On Friday, March 20, my whole body was in pain and I could not get up for two days. I had a fever, severe headache, and nausea. So on Monday, March 23, I had a video appointment with my doctor and she gave me a ten-day prescription of Tylenol (acetaminophen) to help alleviate the fever and body aches, but it did not help and the next day I vomited. 
            The next day the doctor gave me a stronger medication of Tylenol and Oxycodone-Acetaminophen. This medication caused me to have hallucinations and I was unable to distinguish between dreams and reality. I would have a dream but believe the dream was real. I dreamt I could stab myself with a knife or jump off a building to escape from the pain. Then I believed the dream would disappear by snapping my finger. On the second night after I started taking this medicine, I woke up in a lucid moment and realized that I had been having hallucinations and I got so scared that I asked my wife to flush all the medicine into the toilet.
            The next morning I talked with my doctor, and finally, I agreed to take 4000 mg of Tylenol a day along with a drug that suppresses stomach acid. So I had to take twenty 200mg tablets of Tylenol each day.

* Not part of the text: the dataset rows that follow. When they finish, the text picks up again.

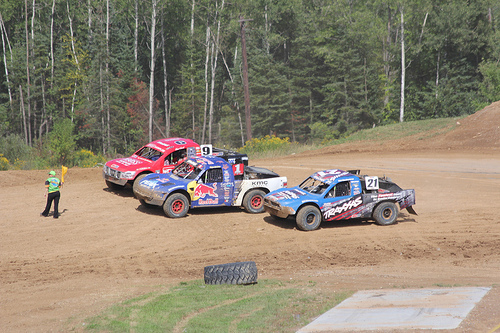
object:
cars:
[132, 155, 288, 219]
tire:
[200, 261, 258, 286]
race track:
[0, 142, 499, 329]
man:
[41, 170, 63, 218]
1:
[231, 163, 243, 176]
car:
[101, 137, 233, 194]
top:
[182, 155, 231, 171]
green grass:
[82, 277, 351, 331]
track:
[3, 233, 498, 286]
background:
[0, 0, 499, 324]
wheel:
[242, 190, 268, 214]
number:
[363, 175, 379, 190]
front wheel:
[295, 204, 321, 231]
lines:
[56, 246, 162, 279]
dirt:
[1, 93, 483, 329]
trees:
[4, 0, 500, 167]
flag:
[61, 165, 68, 185]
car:
[261, 168, 418, 231]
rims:
[163, 193, 190, 217]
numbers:
[201, 144, 214, 156]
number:
[233, 163, 241, 175]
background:
[230, 160, 240, 171]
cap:
[49, 169, 58, 177]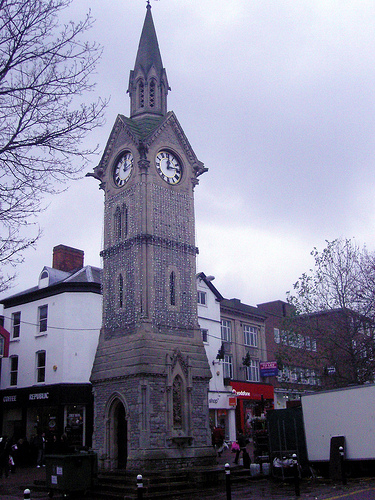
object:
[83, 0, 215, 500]
clocktower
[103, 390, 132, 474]
doorway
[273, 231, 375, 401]
tree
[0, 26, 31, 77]
branches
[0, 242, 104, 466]
building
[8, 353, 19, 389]
windows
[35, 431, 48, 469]
people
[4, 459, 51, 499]
sidewalk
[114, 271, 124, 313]
windows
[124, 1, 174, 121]
top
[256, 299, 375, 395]
buildings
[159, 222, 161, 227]
lights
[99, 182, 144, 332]
front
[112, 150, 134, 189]
clock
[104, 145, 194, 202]
top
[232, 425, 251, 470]
person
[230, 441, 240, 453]
bag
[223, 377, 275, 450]
front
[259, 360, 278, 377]
sign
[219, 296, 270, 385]
building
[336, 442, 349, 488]
posts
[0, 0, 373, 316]
sky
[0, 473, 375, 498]
ground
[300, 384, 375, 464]
structure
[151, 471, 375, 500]
street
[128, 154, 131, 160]
numbers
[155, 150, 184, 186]
clock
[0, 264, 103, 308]
roof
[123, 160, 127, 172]
hands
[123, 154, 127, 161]
number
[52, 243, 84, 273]
chimney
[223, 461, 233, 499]
pole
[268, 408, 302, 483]
trashbin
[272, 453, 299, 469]
roll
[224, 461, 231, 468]
tip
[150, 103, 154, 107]
window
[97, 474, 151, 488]
stairs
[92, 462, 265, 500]
bottom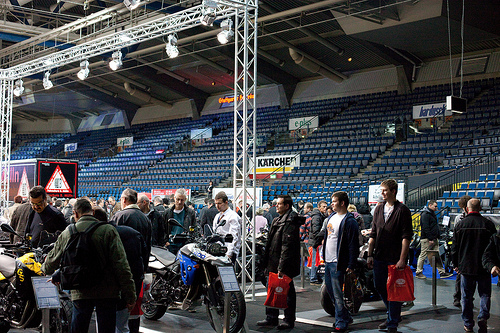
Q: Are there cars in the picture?
A: No, there are no cars.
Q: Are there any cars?
A: No, there are no cars.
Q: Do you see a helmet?
A: No, there are no helmets.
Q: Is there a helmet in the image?
A: No, there are no helmets.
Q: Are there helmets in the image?
A: No, there are no helmets.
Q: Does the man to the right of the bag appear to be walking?
A: Yes, the man is walking.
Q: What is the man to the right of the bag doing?
A: The man is walking.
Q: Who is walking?
A: The man is walking.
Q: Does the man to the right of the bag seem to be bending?
A: No, the man is walking.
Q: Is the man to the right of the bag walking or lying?
A: The man is walking.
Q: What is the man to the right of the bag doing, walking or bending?
A: The man is walking.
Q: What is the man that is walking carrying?
A: The man is carrying a bag.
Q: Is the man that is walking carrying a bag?
A: Yes, the man is carrying a bag.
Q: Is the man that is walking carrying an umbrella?
A: No, the man is carrying a bag.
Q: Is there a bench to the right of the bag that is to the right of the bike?
A: No, there is a man to the right of the bag.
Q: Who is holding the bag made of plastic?
A: The man is holding the bag.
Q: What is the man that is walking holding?
A: The man is holding the bag.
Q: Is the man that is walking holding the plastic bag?
A: Yes, the man is holding the bag.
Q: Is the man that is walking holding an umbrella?
A: No, the man is holding the bag.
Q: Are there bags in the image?
A: Yes, there is a bag.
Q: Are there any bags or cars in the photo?
A: Yes, there is a bag.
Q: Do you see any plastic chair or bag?
A: Yes, there is a plastic bag.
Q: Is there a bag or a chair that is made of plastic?
A: Yes, the bag is made of plastic.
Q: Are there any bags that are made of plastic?
A: Yes, there is a bag that is made of plastic.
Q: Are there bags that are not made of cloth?
A: Yes, there is a bag that is made of plastic.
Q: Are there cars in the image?
A: No, there are no cars.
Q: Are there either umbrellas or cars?
A: No, there are no cars or umbrellas.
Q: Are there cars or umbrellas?
A: No, there are no cars or umbrellas.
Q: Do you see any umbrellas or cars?
A: No, there are no cars or umbrellas.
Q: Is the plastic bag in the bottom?
A: Yes, the bag is in the bottom of the image.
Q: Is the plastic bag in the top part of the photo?
A: No, the bag is in the bottom of the image.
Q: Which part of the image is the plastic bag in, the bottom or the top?
A: The bag is in the bottom of the image.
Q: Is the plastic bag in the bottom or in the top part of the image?
A: The bag is in the bottom of the image.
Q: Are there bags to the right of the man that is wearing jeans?
A: Yes, there is a bag to the right of the man.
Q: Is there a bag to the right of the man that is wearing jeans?
A: Yes, there is a bag to the right of the man.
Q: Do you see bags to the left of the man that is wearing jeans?
A: No, the bag is to the right of the man.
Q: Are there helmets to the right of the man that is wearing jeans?
A: No, there is a bag to the right of the man.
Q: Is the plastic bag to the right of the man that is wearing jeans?
A: Yes, the bag is to the right of the man.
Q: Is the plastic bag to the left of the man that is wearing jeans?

During the next 6 days, I lost over 25 lbs. 
            Around the 6th day of my illness, I was able to sit on the floor bending my knees. At that time, I felt infinite gratitude from the bottom of my heart that I was able to sit on the floor. I was so overwhelmed I could not stop the tears. Seicho-No-Ie teaches us that we should be grateful for ordinary things. I have practiced gratitude many times repeating empty words saying, “Thanks for the air,” “Thanks for drinking water,” etc. There was no emotion. I have never felt the gratitude that just bending my knees and sitting on the floor gave me. Even though my gratitude and my tears were sincere, my physical pain still was severe. I was physically suffering lying in bed. 
            My wife’s journal entry of Sunday, March 29, said that at 6:30 am I went to her and was suffering so badly that I cried to her saying: “Help me.”
(Mario) “It’s so painful ...”
(Fujiko) “You’ll be okay, you just took the medicine!”
“Panting breathing.”

            I was so weak that I did not have the strength to speak loudly enough to be heard. My doctor called me often to check up on me. When she called, I was unable to speak on the phone with her so my wife had to speak with the doctor when she called to check up on me.
            Thanks to God’s blessing, my ancestors’ guidance, profound prayers of friends and members, and the love and devotion of my wife and children, my fever stabilized on the 12th day. On Friday, April 3rd, I finally had no fever.
            I am eternally grateful to my doctor’s wisdom and guidance. She did all she could to avoid having me come to the hospital. Recently she told me that she did not think I would have made it if I was hospitalized during my illness because at that time the epicenter of the New Rochelle cluster of Covid-19 was one street away from my home.
            Through all of this, I learned it is not enough to practice gratitude just by crying tears from the bottom of my soul. I learned the truly important lesson of living life every day with true gratitude. I am grateful and fortunate to have the love and prayers from so many people.
            I believe that this experience was what I truly needed at this time. It gave me the ability to experience the true gratitude that I may not have been able to find if I had gotten ill ten years earlier or ten years later. The law of the mind is always applied correctly without exception. 
            Next week I will continue to talk about how our world is created in accordance with our mind and talk about the reasons that I fell ill. 
            Because of Covid-19 many people have departed to the spiritual world. Also, over 30 million people have filed for unemployment. People are suffering not only in the United States, but all over the world. I offer my sincere prayer asking for God’s guidance, protection, and blessings for those who made their transition to the spiritual world.